### TASK BRIEF
Copy only the lines from the one with "pyautogui.mouseDown()" through the end of the records, exactly as they stand. No pictures belong in the copy.

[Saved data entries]
****************

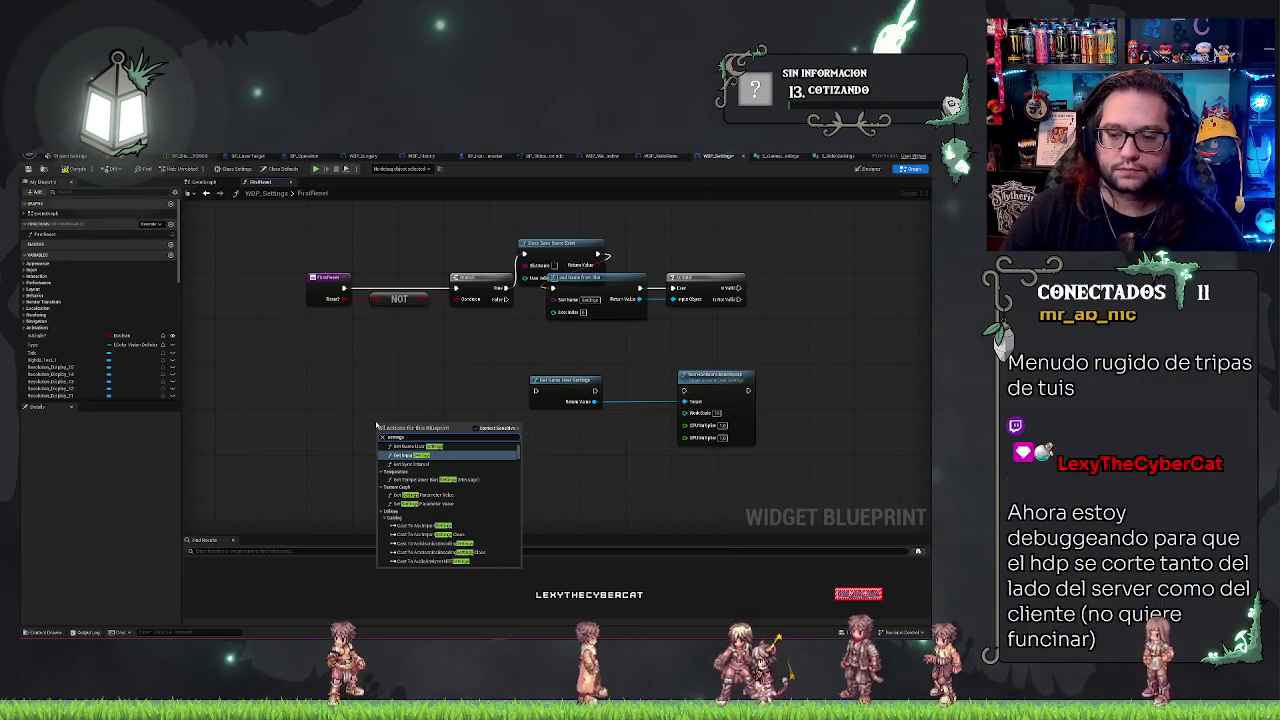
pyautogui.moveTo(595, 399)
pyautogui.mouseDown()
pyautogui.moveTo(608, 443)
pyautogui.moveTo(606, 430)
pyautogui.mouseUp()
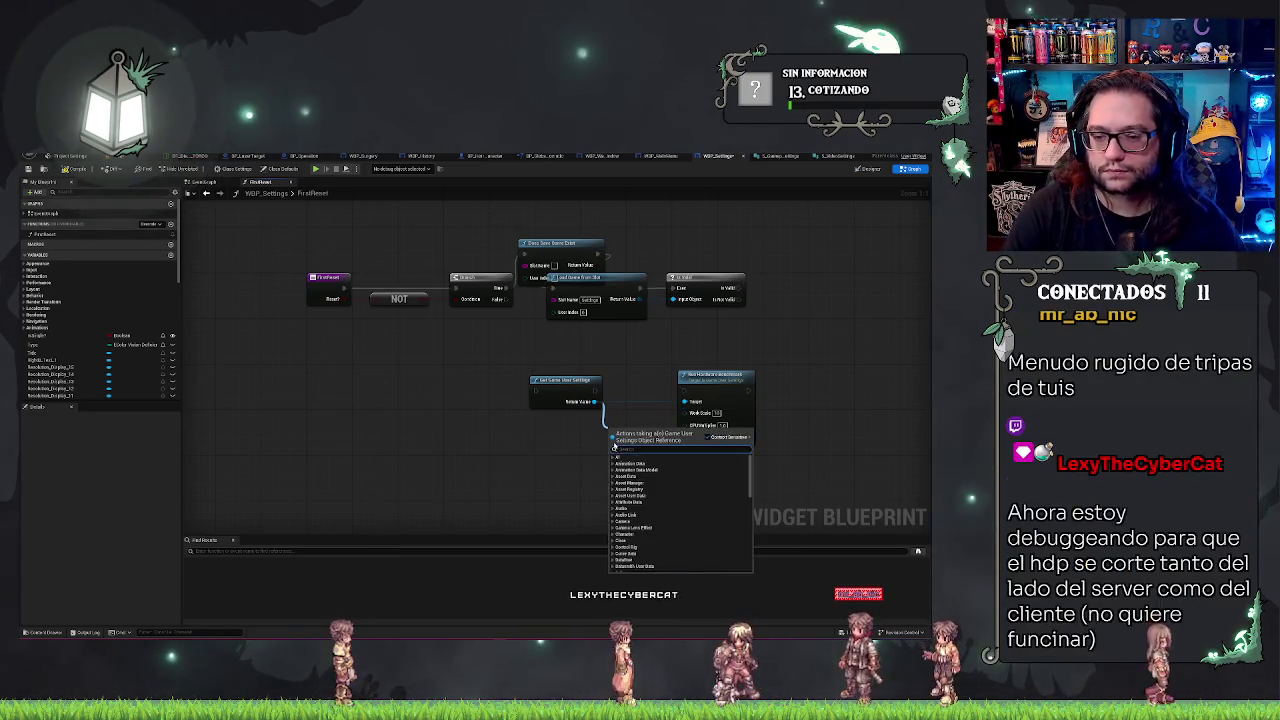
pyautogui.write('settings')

****************

### SOLUTION TO THIS PROBLEM
pyautogui.mouseDown()
pyautogui.moveTo(608, 443)
pyautogui.moveTo(606, 430)
pyautogui.mouseUp()
pyautogui.write('settings')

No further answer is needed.